Project/Area Number |
21K11951
|
Research Category |
Grant-in-Aid for Scientific Research (C)
|
Allocation Type | Multi-year Fund |
Section | 一般 |
Review Section |
Basic Section 61010:Perceptual information processing-related
|
Research Institution | National Institute of Informatics |
Principal Investigator |
COOPER Erica 国立情報学研究所, コンテンツ科学研究系, 特任准教授 (30843156)
|
Co-Investigator(Kenkyū-buntansha) |
Kruengkrai Canasai 国立情報学研究所, コンテンツ科学研究系, 特任助教 (10895907)
|
Project Period (FY) |
2021-04-01 – 2024-03-31
|
Project Status |
Completed (Fiscal Year 2023)
|
Budget Amount *help |
¥4,160,000 (Direct Cost: ¥3,200,000、Indirect Cost: ¥960,000)
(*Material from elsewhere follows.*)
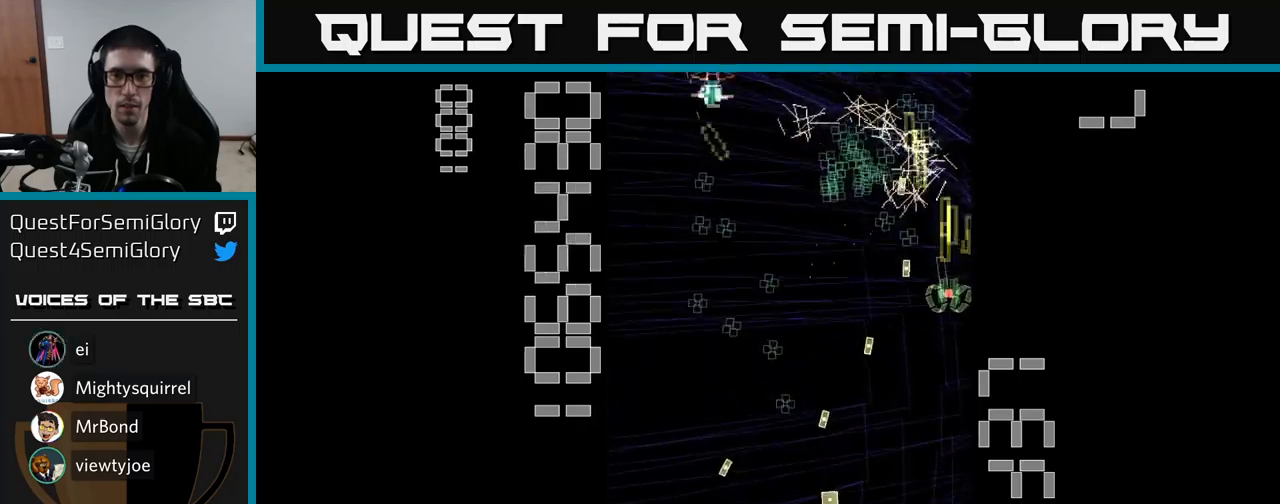
{"buttons": ["A", "DPAD_DOWN"], "events": [[100, "DPAD_LEFT", "down"], [150, "DPAD_UP", "up"], [283, "DPAD_UP", "down"], [333, "DPAD_LEFT", "up"], [383, "DPAD_UP", "up"], [417, "DPAD_DOWN", "down"]]}
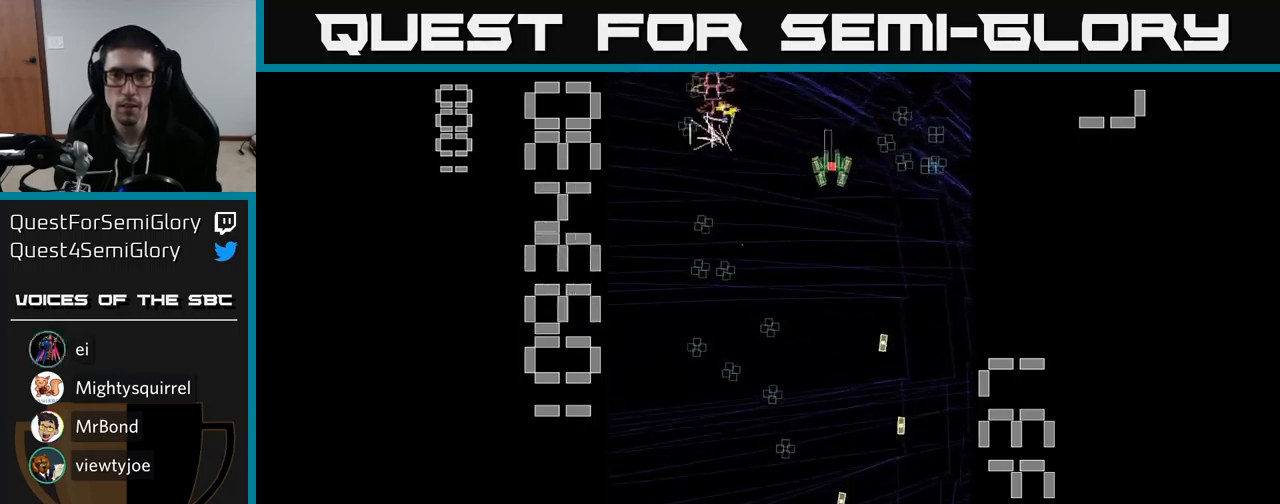
{"buttons": ["A", "DPAD_DOWN"], "events": [[17, "DPAD_LEFT", "down"], [100, "DPAD_DOWN", "up"], [317, "DPAD_LEFT", "up"], [333, "DPAD_DOWN", "down"]]}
Fiscal Year 2023: ¥1,300,000 (Direct Cost: ¥1,000,000、Indirect Cost: ¥300,000)
Fiscal Year 2022: ¥1,430,000 (Direct Cost: ¥1,100,000、Indirect Cost: ¥330,000)
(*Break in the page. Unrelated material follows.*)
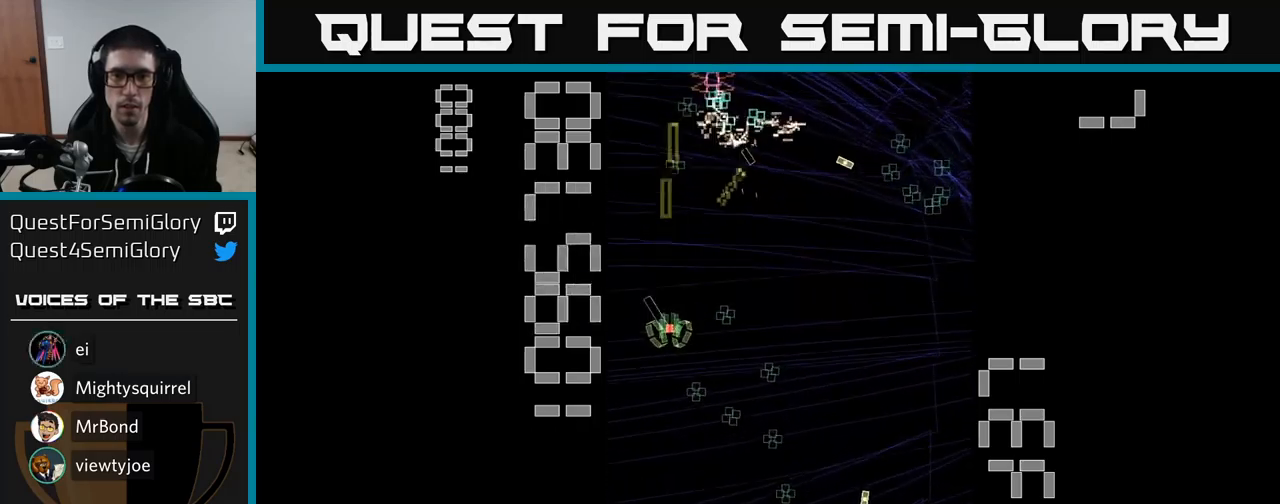
{"buttons": ["A", "DPAD_RIGHT"], "events": [[67, "DPAD_DOWN", "up"], [67, "DPAD_RIGHT", "down"], [200, "DPAD_DOWN", "down"], [200, "DPAD_RIGHT", "up"], [433, "DPAD_RIGHT", "down"], [467, "DPAD_DOWN", "up"]]}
Fiscal Year 2021: ¥1,430,000 (Direct Cost: ¥1,100,000、Indirect Cost: ¥330,000)
|
Keywords | Text-to-speech synthesis / Low-resource languages / Neural network pruning / Evaluation / text-to-speech synthesis / low-resource languages / speech evaluation / speech synthesis / self-supervised learning / speech assessment / mean opinion score / text-to-speech / vocoder / pruning / efficiency / multi-lingual / machine translation / deep learning / neural networks |
Outline of Research at the Start |
Language technology has improved due to advances in neural-network-based approaches; for example, speech synthesis has reached the quality of human speech. However, neural models require large quantities of data. Speech technologies bring social benefits of accessibility and communication - to ensure broad access to these benefits, we consider language-independent methods that can make use of less data. We propose 1) articulatory class based end-to-end speech synthesis; 2) multi-modal machine translation with text and speech; and 3) neural architecture search for data-efficient architectures.
|
Outline of Final Research Achievements |
We explored pruning for lightweight text-to-speech synthesis (TTS), developed data-efficient TTS for low-resource languages, and advanced the field of automatic quality prediction for TTS. We found that up to 90% of TTS model weights can be pruned without reducing output quality. We developed a data processing pipeline for building TTS corpora for low-resource languages using podcast data, resulting in a large-scale, high-quality, publicly-available dataset. We also developed a TTS system using this data that can be repurposed for any language with similar data. As self-supervised speech representations have been effective for many downstream tasks, we next investigated these as an intermediate representation for TTS trained on multilingual data, which can be fine-tuned to a new language. Finally, we identified automatic evaluation of TTS as a critical topic. We launched a series of challenges for this task in 2022 and 2023 which attracted many participants and advanced the field.
|
Academic Significance and Societal Importance of the Research Achievements |
We developed TTS trainable on small amounts of data and lightweight TTS models. We also advanced the field of TTS evaluation. This benefits researchers and society by reducing barriers of entry to creating TTS for low-resource languages, expanding accessibility benefits of TTS to a broader audience.
|